16 Posted 09/10/2018 at 13:08:05
Interesting to read this (1950s - 2002):
Everton were the first to do a time-and-motion study on their players in the 1970s (so comments about the distances run 1960s are somewhat subjective) and concluded that they moved 8.5 - 9 km whereas now they average about 10 - 12 km so an increase overall of 10-40% rather than trebling... but still a significant increase. Given that I don't remember players standing still much in the 1970,s the only way distance covered can have risen is if speed and intensity has risen markedly.
I am a fat 56-year-old man and I could jog 10 km in 90 min so that is no feat of athletics in itself – it is the performance to high speed over and over that is the difference (ever tried interval training?).

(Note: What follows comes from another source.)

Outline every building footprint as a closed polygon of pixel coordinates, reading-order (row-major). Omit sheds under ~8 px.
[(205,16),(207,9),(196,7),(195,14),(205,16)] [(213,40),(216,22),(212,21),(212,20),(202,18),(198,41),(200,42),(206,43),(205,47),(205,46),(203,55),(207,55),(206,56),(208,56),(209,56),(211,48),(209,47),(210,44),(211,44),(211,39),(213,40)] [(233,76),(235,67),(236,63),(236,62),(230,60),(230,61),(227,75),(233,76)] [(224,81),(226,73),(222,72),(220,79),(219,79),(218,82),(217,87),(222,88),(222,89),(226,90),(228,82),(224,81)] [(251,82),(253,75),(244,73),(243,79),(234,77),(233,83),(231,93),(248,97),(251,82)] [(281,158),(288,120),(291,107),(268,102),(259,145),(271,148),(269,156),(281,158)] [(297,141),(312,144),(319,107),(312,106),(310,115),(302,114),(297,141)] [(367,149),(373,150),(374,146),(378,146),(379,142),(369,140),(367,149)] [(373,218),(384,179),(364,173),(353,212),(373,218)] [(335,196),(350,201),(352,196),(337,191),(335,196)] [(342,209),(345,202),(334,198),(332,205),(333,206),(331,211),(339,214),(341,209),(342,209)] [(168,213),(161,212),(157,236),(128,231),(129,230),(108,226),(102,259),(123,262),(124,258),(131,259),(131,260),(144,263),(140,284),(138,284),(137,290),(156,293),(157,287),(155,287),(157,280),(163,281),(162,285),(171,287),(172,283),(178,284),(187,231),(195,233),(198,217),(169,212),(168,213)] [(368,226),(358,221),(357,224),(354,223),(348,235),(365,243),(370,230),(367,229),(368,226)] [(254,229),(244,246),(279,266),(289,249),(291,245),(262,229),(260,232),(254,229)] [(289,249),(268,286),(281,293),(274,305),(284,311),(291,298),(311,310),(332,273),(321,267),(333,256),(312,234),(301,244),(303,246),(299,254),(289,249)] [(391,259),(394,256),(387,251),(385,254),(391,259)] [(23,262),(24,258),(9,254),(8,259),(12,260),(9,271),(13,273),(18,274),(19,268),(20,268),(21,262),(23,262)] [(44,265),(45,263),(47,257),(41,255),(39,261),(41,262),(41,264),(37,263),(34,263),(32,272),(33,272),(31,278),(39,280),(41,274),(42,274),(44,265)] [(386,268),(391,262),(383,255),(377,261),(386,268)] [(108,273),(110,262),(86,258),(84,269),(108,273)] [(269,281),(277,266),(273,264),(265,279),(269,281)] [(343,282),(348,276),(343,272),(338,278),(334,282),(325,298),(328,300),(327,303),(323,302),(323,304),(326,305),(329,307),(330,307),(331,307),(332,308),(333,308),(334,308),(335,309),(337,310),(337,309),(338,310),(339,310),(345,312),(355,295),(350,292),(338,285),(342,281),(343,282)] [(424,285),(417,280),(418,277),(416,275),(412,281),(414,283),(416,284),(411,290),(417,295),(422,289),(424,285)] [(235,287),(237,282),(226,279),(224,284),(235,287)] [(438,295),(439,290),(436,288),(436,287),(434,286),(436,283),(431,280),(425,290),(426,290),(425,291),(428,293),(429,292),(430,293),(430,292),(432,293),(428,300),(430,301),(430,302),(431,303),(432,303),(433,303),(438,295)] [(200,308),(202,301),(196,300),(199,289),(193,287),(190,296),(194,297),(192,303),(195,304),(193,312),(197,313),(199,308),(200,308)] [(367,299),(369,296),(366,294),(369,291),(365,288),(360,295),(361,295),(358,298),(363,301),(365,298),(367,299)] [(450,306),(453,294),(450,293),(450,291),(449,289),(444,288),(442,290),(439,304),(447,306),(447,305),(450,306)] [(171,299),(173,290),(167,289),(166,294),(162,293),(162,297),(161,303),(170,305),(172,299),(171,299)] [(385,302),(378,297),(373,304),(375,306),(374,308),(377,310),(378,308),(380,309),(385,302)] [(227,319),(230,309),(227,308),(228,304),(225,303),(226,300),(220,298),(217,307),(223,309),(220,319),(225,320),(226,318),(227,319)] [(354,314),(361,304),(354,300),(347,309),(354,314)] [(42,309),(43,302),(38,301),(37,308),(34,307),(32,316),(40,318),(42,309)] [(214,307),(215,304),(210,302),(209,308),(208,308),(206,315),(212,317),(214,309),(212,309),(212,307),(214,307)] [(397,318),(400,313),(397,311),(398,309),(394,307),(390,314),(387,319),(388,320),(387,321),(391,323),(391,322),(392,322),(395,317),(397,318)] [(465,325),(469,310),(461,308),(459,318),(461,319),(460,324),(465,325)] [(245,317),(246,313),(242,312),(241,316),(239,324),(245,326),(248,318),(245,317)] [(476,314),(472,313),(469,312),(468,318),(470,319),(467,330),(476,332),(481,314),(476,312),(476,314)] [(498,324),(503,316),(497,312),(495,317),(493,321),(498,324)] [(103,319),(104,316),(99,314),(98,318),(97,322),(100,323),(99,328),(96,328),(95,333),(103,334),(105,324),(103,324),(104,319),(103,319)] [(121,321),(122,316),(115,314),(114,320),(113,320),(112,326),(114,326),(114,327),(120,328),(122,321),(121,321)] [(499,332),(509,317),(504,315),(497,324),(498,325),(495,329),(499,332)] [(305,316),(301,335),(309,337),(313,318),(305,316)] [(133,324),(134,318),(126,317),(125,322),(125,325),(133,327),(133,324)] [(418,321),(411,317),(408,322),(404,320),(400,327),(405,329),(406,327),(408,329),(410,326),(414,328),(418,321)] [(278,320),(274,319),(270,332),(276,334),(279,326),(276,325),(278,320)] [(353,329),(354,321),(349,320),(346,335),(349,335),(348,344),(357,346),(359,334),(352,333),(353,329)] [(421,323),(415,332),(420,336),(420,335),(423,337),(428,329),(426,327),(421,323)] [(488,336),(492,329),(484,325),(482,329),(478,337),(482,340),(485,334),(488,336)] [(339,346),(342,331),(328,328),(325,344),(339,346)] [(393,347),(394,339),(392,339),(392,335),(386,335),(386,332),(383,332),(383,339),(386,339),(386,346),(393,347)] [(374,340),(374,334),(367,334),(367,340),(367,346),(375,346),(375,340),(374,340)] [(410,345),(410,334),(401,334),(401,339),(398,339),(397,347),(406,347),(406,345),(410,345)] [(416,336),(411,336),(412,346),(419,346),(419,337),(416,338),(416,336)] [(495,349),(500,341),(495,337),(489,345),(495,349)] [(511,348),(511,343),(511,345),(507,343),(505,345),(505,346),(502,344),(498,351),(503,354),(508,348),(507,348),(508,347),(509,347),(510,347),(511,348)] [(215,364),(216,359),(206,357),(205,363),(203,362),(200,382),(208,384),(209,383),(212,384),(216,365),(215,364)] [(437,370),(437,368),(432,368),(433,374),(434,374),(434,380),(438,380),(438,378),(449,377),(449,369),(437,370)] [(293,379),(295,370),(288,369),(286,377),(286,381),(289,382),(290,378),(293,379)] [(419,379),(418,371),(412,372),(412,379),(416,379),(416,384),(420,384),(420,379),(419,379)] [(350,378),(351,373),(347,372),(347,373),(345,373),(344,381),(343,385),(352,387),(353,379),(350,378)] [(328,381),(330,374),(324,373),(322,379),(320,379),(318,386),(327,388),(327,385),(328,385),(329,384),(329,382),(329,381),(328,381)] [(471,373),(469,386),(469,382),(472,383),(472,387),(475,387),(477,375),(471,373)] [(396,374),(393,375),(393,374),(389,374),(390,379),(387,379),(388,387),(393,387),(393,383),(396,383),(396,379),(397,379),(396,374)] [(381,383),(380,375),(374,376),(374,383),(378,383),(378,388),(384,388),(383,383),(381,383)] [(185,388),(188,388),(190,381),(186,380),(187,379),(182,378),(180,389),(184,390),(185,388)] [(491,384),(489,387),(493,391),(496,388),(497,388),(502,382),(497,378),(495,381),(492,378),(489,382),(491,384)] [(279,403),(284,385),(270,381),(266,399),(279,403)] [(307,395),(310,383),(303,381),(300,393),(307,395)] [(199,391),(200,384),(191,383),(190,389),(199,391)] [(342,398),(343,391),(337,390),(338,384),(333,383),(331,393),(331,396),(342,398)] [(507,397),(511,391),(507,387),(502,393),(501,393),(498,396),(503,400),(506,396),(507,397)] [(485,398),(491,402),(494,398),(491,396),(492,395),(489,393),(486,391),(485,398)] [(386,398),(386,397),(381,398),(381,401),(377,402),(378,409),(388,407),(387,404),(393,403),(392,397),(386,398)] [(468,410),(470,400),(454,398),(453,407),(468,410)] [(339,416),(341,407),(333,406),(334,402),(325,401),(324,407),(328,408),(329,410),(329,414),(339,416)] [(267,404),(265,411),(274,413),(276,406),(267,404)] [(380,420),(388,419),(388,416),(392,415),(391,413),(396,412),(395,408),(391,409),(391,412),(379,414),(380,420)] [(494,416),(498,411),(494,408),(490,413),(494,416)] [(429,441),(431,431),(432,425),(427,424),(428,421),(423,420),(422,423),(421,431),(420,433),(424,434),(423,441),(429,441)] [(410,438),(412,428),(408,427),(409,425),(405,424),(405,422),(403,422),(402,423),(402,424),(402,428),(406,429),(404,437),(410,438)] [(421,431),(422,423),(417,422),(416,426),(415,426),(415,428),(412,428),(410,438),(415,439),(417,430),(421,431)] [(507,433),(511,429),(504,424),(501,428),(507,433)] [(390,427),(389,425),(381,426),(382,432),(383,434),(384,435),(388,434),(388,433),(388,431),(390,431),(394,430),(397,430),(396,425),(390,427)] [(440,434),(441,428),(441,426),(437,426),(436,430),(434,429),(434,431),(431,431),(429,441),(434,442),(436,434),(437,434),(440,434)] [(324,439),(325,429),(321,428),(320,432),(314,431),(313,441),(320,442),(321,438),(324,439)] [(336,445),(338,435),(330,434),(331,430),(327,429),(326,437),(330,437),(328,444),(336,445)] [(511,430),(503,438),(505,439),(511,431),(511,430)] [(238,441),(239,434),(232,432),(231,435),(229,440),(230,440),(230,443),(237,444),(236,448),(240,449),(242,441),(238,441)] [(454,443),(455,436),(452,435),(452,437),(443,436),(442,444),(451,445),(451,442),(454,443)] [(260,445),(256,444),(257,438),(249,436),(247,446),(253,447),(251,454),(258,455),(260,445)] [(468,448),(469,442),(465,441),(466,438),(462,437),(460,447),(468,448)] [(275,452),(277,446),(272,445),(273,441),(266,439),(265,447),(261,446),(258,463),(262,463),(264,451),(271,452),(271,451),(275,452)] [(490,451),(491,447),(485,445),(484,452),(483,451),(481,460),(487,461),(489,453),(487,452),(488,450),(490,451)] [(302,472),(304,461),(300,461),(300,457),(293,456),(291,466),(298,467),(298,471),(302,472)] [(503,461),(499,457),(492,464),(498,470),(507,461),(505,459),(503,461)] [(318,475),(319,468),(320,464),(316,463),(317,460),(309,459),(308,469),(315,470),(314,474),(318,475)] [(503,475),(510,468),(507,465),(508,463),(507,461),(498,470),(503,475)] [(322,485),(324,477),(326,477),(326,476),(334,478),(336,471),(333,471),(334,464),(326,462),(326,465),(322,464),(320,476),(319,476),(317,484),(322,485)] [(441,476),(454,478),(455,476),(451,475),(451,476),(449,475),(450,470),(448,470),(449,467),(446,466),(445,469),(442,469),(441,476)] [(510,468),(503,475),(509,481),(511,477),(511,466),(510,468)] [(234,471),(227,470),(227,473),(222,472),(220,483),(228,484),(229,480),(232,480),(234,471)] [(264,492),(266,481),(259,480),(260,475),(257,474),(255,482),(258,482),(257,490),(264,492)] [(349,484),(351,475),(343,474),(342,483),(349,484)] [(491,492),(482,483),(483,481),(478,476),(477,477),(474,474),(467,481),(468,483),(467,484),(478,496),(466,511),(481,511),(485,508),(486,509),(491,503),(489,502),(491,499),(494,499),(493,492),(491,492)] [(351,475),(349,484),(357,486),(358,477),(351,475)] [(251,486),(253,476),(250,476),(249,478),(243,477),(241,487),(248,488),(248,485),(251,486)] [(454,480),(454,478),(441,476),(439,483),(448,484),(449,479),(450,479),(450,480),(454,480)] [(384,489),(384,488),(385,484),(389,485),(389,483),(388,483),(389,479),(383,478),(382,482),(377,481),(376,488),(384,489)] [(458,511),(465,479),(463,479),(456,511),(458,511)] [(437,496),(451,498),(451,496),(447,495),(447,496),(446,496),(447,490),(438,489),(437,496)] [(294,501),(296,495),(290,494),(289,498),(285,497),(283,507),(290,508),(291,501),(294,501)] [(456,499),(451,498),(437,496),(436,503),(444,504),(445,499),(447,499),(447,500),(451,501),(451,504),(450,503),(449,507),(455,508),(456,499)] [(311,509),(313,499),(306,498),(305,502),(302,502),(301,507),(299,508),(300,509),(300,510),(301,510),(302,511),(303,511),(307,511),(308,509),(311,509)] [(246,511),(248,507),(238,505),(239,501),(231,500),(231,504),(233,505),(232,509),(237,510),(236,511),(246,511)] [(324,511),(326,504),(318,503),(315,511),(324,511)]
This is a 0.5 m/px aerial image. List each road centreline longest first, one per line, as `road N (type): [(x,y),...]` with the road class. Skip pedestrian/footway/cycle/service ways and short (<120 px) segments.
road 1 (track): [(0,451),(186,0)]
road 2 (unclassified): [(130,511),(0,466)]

Another startling stat is that, of all of the 10 km run, the average distance covered while in contact with the ball is 200 m per player.
17 Posted 09/10/2018 at 14:47:13
Personally (and from a statistical point of view!) I'd have to disagree with your statement that “As we criticize Silva's disappointing team selection on Tuesday, from a fitness statistical position, he got it dead right.”
I don't understand how you can conclude that he got it right by the simple fact that we won the following game? That's a completely subjective statement. I'd go as far as to say it is specious reasoning as how can you possibly infer a relationship between him being rested and then playing well and prove it? What evidence do you base that on?
The one statistic that you do talk about (distance traveled) is what can be called an “empty statistic” or a scalar quantity (from GCSE Maths!). It only becomes of value if, as Thomas says, you begin to consider speed, intensity, duration of sprints etc, and then make comparisons between a population of players.
For example if you could show that a significant number of the players that started against Southampton had a reduction in physical performance measures on Saturday – compared to those that were rested – then you may be able to support your statement that he got it “dead right”. But I doubt that there is any correlation at all.
The suggestion that the reason the players were rested against Southampton was because of recovery time is surely rejected by the fact that Kenny, Keane, Zouma, Davies and Bernard all started against Southampton then started against Leicester without detrimental effect.
I think Denis provides the best answer. It has nothing to do with statistics or recovery time and everything to do with the importance Silva placed on the competition.
18 Posted 09/10/2018 at 15:15:05
This isn't rhetoric – it's just about the genes. Of course, it would be possible to have a top white sprinter and a top West African swimmer – these things are not immutable. Alan Wells won the Olympics 100 m in 1980 with a time of 10.25 s. He wouldn't make the semi-finals with a time like that now (the Americans were missing that year because it was in Moscow).
Top African long-distance runners tend to come from East Africa – light and lean (like Mo Farah).
It's not true that all the best swimmers are white men. Plenty of good Asian swimmers (particularly women).
Not sure why I'm talking about this!
19 Posted 09/10/2018 at 15:59:24
That was rather the point I was trying to make, that recovery rates might depend on a lot of things.
20 Posted 09/10/2018 at 16:03:48
Those generalisations about muscle mass, bone density, genetics and sporting success amongst black athletes have long been found to be inaccurate. There have been a number of studies that have shown the "science" behind such theories to be highly questionable and, for the most part, unsubstantiated.
It has much more to do with sterotyping, social expectations and access to facilities.